WHAT THIS TASK INVOLVES: All of the data is to be printed exactly, though the images must be left off.
- Opening Delimiter -
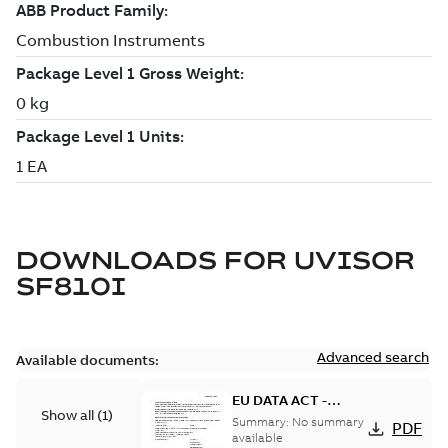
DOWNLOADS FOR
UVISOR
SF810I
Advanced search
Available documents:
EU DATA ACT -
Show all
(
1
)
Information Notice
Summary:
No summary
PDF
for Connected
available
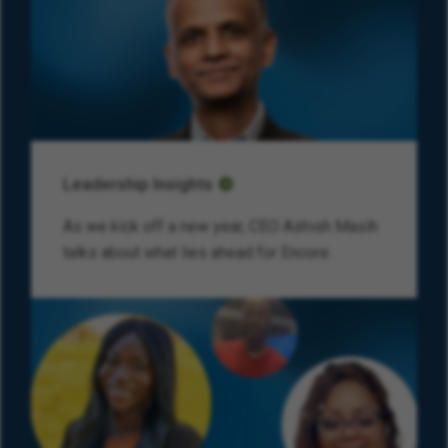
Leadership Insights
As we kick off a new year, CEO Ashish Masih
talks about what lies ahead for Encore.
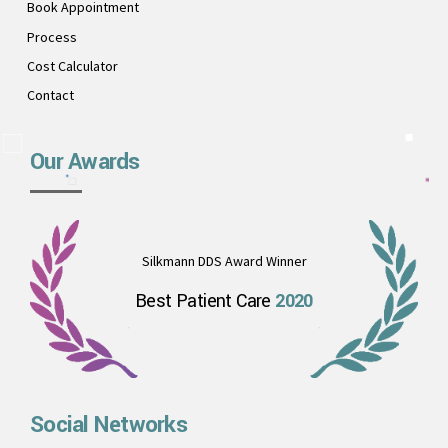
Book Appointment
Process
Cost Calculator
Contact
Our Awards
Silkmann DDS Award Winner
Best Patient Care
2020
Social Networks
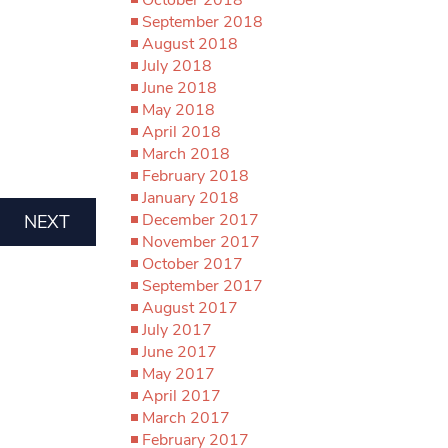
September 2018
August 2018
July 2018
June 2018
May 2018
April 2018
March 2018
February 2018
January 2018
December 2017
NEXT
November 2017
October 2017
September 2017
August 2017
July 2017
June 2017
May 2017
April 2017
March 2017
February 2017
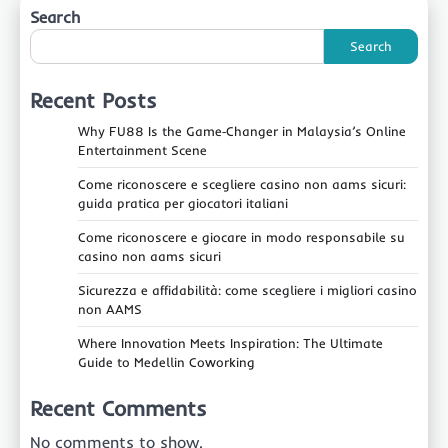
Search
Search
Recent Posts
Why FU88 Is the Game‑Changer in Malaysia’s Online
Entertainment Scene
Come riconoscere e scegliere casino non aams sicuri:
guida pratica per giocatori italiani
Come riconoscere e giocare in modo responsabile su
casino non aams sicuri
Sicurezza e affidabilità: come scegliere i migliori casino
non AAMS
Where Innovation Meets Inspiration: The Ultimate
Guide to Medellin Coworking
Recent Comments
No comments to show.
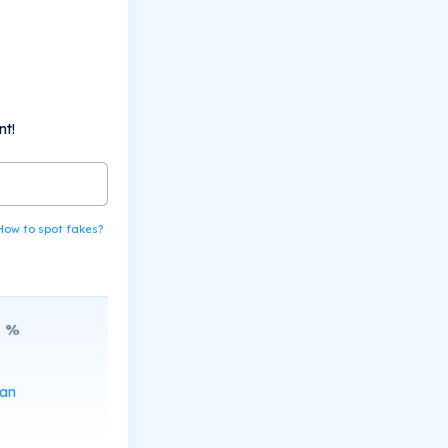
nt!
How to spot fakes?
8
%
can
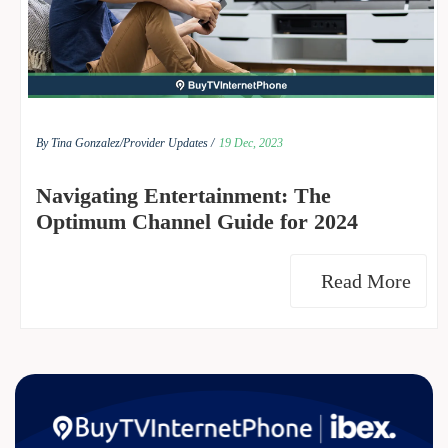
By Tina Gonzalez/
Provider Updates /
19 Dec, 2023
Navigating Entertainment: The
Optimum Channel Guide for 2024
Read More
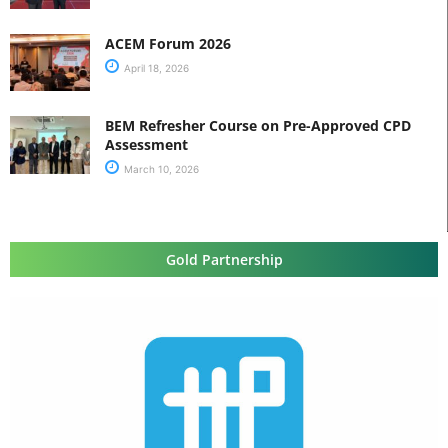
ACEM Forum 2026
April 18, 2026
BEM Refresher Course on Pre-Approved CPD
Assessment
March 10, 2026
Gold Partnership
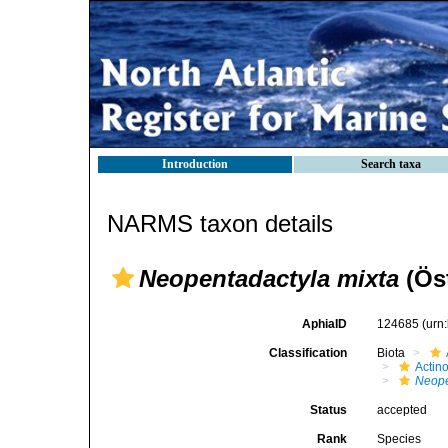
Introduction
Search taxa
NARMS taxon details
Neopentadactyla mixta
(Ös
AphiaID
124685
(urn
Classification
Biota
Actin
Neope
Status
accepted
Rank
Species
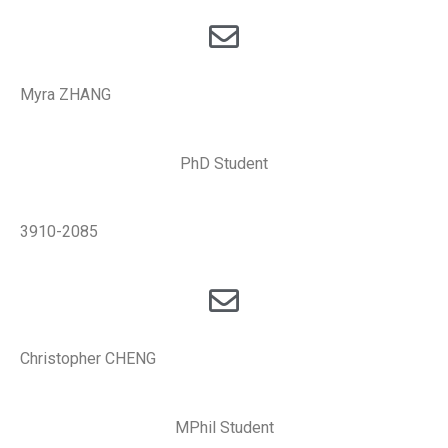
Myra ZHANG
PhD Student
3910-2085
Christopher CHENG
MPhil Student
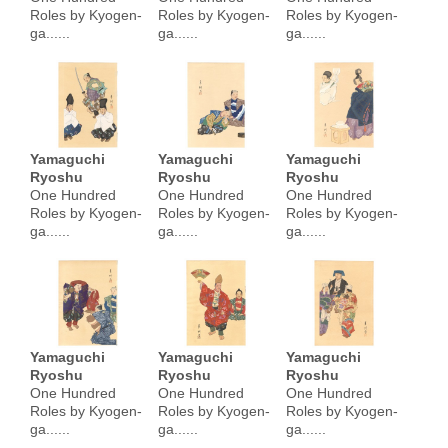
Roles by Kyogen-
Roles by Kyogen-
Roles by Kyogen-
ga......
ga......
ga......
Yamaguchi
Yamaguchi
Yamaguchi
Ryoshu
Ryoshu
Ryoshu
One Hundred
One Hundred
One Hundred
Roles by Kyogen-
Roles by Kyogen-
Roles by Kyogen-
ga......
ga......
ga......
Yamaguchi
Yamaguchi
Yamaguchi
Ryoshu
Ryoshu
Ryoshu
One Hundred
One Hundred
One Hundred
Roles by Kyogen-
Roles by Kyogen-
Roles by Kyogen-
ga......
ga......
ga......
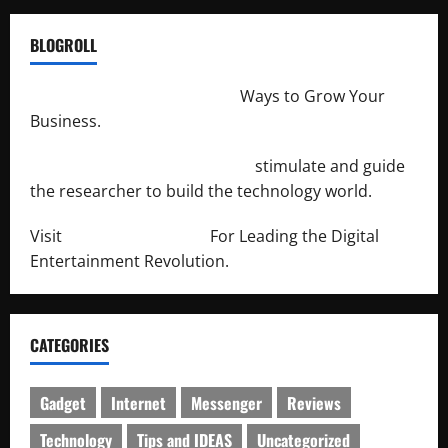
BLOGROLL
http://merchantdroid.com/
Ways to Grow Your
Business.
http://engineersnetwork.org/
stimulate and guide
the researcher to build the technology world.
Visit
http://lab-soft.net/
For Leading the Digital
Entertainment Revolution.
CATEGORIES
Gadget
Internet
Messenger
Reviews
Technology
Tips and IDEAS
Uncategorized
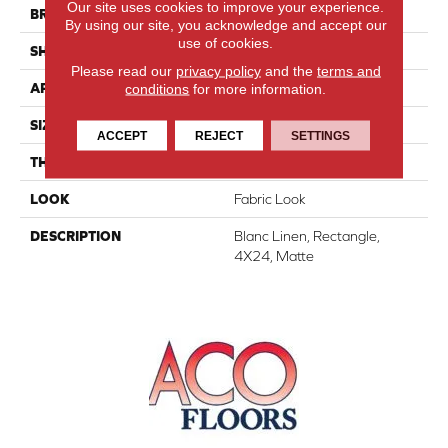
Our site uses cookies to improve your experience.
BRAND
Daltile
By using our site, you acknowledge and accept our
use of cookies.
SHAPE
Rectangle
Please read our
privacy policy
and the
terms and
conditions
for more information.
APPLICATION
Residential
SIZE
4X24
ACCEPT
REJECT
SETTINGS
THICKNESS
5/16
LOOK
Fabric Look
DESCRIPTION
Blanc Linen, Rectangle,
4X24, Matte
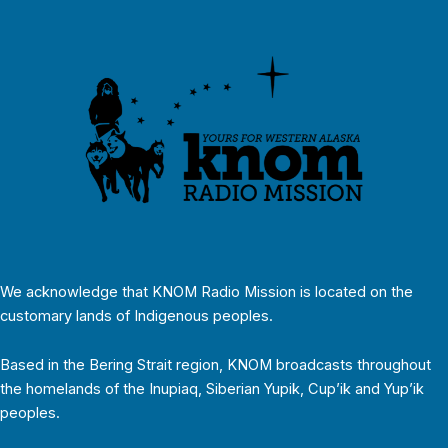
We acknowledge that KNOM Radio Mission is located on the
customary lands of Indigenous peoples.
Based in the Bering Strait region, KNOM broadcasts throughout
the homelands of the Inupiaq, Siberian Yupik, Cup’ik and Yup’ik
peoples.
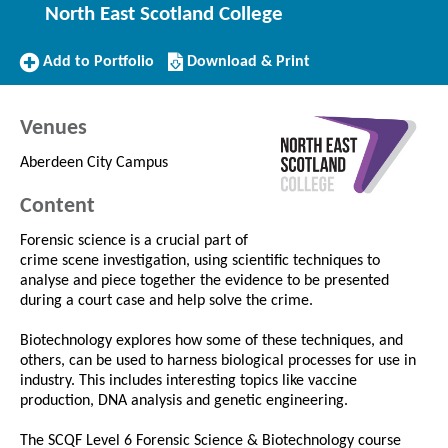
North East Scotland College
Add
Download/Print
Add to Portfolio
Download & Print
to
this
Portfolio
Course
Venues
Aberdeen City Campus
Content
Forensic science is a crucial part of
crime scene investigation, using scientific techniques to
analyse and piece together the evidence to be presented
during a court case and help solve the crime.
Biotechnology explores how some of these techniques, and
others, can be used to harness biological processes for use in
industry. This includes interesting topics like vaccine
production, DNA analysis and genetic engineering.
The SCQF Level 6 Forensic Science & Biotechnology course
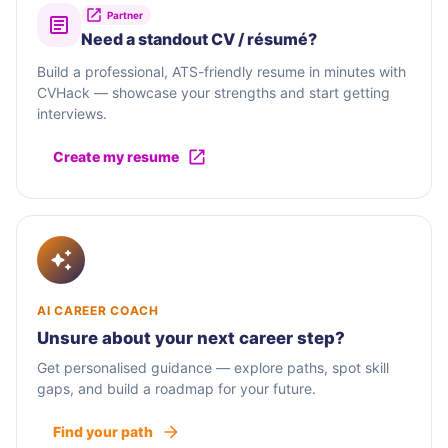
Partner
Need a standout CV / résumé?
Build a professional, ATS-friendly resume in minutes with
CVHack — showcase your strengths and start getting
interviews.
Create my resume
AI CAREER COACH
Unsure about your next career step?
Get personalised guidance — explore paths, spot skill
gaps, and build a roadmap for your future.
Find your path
- Closing Delimiter -
TASK OUTPUT:
DOWNLOADS FOR
UVISOR
SF810I
Advanced search
Available documents:
EU DATA ACT -
Show all
(
1
)
Information Notice
Summary:
No summary
PDF
for Connected
available
Leadership Insights
As we kick off a new year, CEO Ashish Masih
talks about what lies ahead for Encore.
Book Appointment
Process
Cost Calculator
Contact
Our Awards
Silkmann DDS Award Winner
Best Patient Care
2020
Social Networks
September 2018
August 2018
July 2018
June 2018
May 2018
April 2018
March 2018
February 2018
January 2018
December 2017
NEXT
November 2017
October 2017
September 2017
August 2017
July 2017
June 2017
May 2017
April 2017
March 2017
February 2017
Search
Search
Recent Posts
Why FU88 Is the Game‑Changer in Malaysia’s Online
Entertainment Scene
Come riconoscere e scegliere casino non aams sicuri:
guida pratica per giocatori italiani
Come riconoscere e giocare in modo responsabile su
casino non aams sicuri
Sicurezza e affidabilità: come scegliere i migliori casino
non AAMS
Where Innovation Meets Inspiration: The Ultimate
Guide to Medellin Coworking
Recent Comments
No comments to show.
nt!
How to spot fakes?
8
%
can
By Tina Gonzalez/
Provider Updates /
19 Dec, 2023
Navigating Entertainment: The
Optimum Channel Guide for 2024
Read More
ACEM Forum 2026
April 18, 2026
BEM Refresher Course on Pre-Approved CPD
Assessment
March 10, 2026
Gold Partnership
Introduction
Search taxa
NARMS taxon details
Neopentadactyla mixta
(Ös
AphiaID
124685
(urn
Classification
Biota
Actin
Neope
Status
accepted
Rank
Species
Myra ZHANG
PhD Student
3910-2085
Christopher CHENG
MPhil Student
Roles by Kyogen-
Roles by Kyogen-
Roles by Kyogen-
ga......
ga......
ga......
Yamaguchi
Yamaguchi
Yamaguchi
Ryoshu
Ryoshu
Ryoshu
One Hundred
One Hundred
One Hundred
Roles by Kyogen-
Roles by Kyogen-
Roles by Kyogen-
ga......
ga......
ga......
Yamaguchi
Yamaguchi
Yamaguchi
Ryoshu
Ryoshu
Ryoshu
One Hundred
One Hundred
One Hundred
Roles by Kyogen-
Roles by Kyogen-
Roles by Kyogen-
ga......
ga......
ga......
BLOGROLL
http://merchantdroid.com/
Ways to Grow Your
Business.
http://engineersnetwork.org/
stimulate and guide
the researcher to build the technology world.
Visit
http://lab-soft.net/
For Leading the Digital
Entertainment Revolution.
CATEGORIES
Gadget
Internet
Messenger
Reviews
Technology
Tips and IDEAS
Uncategorized
Our site uses cookies to improve your experience.
BRAND
Daltile
By using our site, you acknowledge and accept our
use of cookies.
SHAPE
Rectangle
Please read our
privacy policy
and the
terms and
conditions
for more information.
APPLICATION
Residential
SIZE
4X24
ACCEPT
REJECT
SETTINGS
THICKNESS
5/16
LOOK
Fabric Look
DESCRIPTION
Blanc Linen, Rectangle,
4X24, Matte
We acknowledge that KNOM Radio Mission is located on the
customary lands of Indigenous peoples.
Based in the Bering Strait region, KNOM broadcasts throughout
the homelands of the Inupiaq, Siberian Yupik, Cup’ik and Yup’ik
peoples.
North East Scotland College
Add
Download/Print
Add to Portfolio
Download & Print
to
this
Portfolio
Course
Venues
Aberdeen City Campus
Content
Forensic science is a crucial part of
crime scene investigation, using scientific techniques to
analyse and piece together the evidence to be presented
during a court case and help solve the crime.
Biotechnology explores how some of these techniques, and
others, can be used to harness biological processes for use in
industry. This includes interesting topics like vaccine
production, DNA analysis and genetic engineering.
The SCQF Level 6 Forensic Science & Biotechnology course
Partner
Need a standout CV / résumé?
Build a professional, ATS-friendly resume in minutes with
CVHack — showcase your strengths and start getting
interviews.
Create my resume
AI CAREER COACH
Unsure about your next career step?
Get personalised guidance — explore paths, spot skill
gaps, and build a roadmap for your future.
Find your path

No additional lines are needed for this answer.